Ele acaba numa espécie de sepulcro, um túmulo: um metro e 52 centímetros de largura e dois metros e 52 centímetros de comprimento. A escuridão, a necessidade de luz elétrica, brilha apenas no topo, na parede ao redor. A cela fica abaixo do nível do mar na prisão de Sassari. Horas de ar apenas em um cubículo murado onde a grade permite vislumbrar o céu. Isolamento, separação, eliminação até de lembranças e de fotos de familiares. Uma espécie de enterro vivo, de exclusão da comunidade humana.
Isso acontece na Itália em 2023. Sinceramente, chega a ser quase grotesco contar a angústia da inquisição. Sabemos muito bem que a tortura, uma fênix negra, uma prática que nunca acabou, ganhou novas formas nas democracias do século XXI. Devemos aceitar um estado que tortura? Que usa violência no corpo de um detido? Porque existem muitas formas de exercer a violência, mesmo sem deixar rastros. A Itália tem um passado recente repleto de vítimas de abuso policial. Dificilmente seria apropriado, nem mesmo no interesse da República, assistir a um suicídio anunciado.

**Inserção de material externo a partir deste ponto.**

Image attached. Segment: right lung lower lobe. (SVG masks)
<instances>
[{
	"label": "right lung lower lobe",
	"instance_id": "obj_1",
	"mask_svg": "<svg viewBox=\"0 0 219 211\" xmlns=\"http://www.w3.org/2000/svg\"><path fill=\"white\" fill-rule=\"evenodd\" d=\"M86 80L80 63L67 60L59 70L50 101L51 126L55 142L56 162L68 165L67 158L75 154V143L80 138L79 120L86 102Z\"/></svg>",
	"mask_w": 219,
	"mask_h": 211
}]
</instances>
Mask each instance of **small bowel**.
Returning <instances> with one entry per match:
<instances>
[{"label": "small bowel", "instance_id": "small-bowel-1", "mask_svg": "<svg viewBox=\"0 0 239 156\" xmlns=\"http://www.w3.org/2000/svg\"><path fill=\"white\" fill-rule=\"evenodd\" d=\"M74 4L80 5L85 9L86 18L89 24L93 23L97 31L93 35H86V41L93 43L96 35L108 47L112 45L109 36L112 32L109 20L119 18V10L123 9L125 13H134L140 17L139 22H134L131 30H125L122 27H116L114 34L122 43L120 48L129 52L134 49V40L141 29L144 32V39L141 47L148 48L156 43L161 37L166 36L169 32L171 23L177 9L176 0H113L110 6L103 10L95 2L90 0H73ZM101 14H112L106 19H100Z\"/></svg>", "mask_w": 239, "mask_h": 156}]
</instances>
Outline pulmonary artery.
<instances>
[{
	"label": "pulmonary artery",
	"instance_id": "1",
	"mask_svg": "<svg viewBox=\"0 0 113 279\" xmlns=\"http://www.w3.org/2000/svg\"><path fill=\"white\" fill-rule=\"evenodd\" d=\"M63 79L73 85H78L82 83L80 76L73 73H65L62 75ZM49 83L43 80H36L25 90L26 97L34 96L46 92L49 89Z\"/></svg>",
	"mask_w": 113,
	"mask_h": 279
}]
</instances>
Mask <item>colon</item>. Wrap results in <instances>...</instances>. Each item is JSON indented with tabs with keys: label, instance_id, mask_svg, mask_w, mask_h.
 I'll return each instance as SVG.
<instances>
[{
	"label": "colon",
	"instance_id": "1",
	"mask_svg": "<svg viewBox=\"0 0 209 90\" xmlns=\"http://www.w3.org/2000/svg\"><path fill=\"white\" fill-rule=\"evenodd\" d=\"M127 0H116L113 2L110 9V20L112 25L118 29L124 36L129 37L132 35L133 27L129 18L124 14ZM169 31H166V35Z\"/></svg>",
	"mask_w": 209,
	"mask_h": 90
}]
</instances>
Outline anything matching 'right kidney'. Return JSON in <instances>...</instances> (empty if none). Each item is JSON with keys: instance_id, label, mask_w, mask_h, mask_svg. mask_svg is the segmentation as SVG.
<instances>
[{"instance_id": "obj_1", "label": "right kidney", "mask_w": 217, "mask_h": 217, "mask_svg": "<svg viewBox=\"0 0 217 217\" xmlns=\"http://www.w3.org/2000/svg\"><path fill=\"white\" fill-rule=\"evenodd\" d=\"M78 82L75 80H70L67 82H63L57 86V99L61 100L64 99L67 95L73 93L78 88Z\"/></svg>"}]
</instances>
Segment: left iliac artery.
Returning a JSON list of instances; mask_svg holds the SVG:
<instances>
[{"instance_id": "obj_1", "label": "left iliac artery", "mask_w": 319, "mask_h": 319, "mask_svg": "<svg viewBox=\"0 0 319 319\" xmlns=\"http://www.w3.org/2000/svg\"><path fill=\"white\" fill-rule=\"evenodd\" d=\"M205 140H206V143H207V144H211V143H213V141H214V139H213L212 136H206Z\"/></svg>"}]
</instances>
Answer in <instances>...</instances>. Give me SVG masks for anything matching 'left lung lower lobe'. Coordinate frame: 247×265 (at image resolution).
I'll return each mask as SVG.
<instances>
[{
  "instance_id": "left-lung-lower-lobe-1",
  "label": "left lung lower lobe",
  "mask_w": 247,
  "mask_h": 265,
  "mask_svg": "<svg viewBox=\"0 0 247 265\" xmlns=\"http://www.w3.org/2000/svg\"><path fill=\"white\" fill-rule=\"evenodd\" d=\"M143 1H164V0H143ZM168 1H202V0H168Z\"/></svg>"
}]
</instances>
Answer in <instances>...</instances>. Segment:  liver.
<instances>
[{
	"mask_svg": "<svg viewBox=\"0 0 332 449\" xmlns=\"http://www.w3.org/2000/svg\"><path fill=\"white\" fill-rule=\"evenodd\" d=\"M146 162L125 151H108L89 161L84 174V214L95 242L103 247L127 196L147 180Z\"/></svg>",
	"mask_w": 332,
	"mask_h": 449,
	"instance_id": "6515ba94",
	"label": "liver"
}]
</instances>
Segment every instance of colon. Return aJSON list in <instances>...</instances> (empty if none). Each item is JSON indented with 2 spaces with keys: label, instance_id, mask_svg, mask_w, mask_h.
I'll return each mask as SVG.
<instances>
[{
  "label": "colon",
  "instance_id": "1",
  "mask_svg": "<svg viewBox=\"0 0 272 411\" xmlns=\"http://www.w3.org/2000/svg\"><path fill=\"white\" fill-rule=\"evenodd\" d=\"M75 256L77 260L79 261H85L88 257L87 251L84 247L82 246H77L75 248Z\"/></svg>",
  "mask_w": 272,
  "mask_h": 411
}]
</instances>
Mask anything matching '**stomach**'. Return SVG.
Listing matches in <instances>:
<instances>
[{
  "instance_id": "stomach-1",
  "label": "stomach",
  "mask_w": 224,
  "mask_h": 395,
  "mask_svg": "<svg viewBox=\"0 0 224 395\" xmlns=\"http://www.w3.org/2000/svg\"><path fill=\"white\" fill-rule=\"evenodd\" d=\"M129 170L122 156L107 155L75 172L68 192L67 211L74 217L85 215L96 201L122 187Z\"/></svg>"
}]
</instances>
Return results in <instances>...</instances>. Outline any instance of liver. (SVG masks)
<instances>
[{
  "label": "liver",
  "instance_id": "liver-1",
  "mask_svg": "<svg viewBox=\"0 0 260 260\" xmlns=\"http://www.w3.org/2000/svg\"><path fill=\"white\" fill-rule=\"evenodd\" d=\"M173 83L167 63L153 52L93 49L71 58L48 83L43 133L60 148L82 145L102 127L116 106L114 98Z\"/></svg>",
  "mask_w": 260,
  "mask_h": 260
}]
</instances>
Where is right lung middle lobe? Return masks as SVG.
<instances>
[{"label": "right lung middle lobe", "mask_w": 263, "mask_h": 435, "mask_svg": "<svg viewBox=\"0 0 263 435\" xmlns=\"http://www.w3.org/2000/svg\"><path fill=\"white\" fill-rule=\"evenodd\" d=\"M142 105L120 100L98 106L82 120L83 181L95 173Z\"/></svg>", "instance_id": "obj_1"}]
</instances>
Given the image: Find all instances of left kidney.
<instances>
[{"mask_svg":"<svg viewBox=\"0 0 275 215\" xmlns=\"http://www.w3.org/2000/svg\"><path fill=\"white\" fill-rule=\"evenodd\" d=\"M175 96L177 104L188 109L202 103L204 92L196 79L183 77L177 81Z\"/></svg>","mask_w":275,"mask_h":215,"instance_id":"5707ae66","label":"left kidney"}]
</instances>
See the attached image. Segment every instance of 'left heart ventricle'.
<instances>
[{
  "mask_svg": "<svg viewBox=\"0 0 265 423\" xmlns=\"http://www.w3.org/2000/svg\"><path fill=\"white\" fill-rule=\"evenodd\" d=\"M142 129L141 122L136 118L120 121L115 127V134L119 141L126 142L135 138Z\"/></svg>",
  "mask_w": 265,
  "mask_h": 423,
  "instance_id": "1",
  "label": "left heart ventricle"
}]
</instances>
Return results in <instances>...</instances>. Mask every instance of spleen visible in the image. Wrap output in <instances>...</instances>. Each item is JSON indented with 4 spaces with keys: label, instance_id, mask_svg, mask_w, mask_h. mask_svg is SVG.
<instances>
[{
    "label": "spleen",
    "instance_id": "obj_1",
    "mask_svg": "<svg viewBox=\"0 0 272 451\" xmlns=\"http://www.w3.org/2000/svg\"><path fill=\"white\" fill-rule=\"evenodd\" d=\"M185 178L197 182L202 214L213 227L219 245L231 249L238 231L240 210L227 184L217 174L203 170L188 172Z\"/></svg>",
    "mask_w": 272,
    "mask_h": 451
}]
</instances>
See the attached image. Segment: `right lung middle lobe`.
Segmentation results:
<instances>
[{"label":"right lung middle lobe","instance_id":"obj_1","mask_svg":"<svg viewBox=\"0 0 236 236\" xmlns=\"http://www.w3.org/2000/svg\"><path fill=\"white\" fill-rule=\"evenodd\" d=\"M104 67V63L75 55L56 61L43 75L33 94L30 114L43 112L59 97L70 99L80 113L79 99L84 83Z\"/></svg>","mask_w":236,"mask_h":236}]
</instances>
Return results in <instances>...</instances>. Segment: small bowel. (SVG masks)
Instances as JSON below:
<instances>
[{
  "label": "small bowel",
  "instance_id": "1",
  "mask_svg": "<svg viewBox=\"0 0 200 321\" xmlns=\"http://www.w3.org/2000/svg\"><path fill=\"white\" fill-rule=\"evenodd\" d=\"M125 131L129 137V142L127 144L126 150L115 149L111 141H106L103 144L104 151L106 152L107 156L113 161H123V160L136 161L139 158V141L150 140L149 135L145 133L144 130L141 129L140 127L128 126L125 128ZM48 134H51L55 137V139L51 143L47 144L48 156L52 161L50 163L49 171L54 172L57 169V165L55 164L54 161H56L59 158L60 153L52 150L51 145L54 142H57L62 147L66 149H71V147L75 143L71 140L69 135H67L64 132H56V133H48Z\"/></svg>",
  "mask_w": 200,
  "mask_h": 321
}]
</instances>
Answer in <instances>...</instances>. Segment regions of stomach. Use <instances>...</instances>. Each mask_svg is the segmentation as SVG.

Finalmente, gostaria de abordar duas questões que considero terem sido negligenciadas. Vou deixar de lado o 41 bis: sou contra sempre e por todos (mas precisaria de outro artigo para dizer isso). A primeira questão diz respeito ao conceito de terrorismo, que é perigoso e escorregadio. Quem é um terrorista? E quem decide isso? Sabemos como toda a legislação de emergência, criada no contexto americano, e de outros países europeus, revelou a face violenta da democracia ao produzir abusos de todo tipo, tortura preventiva, detenções administrativas ilegítimas. Um caminho arriscado que atenta contra o direito de todo cidadão. A dissidência constitui subversão? Publicar em uma revista anarquista faz alguém parecer um terrorista?
A segunda questão diz respeito à própria ideia de anarquia. Muito mais do que outros países, a Itália tem uma relação ambivalente com ele. De um lado, Sacco e Vanzetti [os anarquistas italianos Nicola Sacco e Bartolomeo Vanzetti executados nos Estados Unidos em 1927 no que foi amplamente considerado uma farsa de justiça], quase pais da Itália livre e anti-mussoliniana, expoentes da grande tradição anarquista italiana, sem os quais seria difícil imaginar a cultura deste país; por outro lado, Valpreda e as bombas, a tentação de demonizar os anarquistas [o anarquista e romancista italiano Pietro Valpreda foi acusado do atentado à bomba na Piazza Fontana e condenado à prisão; em 1987, ele foi absolvido quando o fato de que ele não tinha nada a ver com isso tornou-se inescapavelmente evidente]. Também aqui a Itália tem muito a responder. Nestas horas, tentativas estão sendo feitas para retratar os anarquistas como monstros ou demônios, terroristas ameaçando “nossa sede no exterior” (!), na melhor das hipóteses, pessoas vítimas de uma “fé cega fora do tempo”. Visões grotescas, o que seria um tanto cômico, se não tivessem as implicações antidemocráticas que vemos. O pensamento anarquista, que nos últimos anos apareceu filosoficamente como o mais interessante e o mais produtivo, faz parte do contexto cultural e político de hoje. E, certamente, não há como compará-lo com o fascismo e o pós-fascismo, que deveriam ter sido excluídos de nosso contexto cultural e político.
Resumindo: Cospito está em 41bis porque é anarquista?
Esperemos que, em nome dos cidadãos italianos, o ministro Nordio intervenha até 12 de fevereiro para remover o 41bis. Já é tarde demais. A vida de Cospito, os direitos de todos nós e esta democracia dependem disso.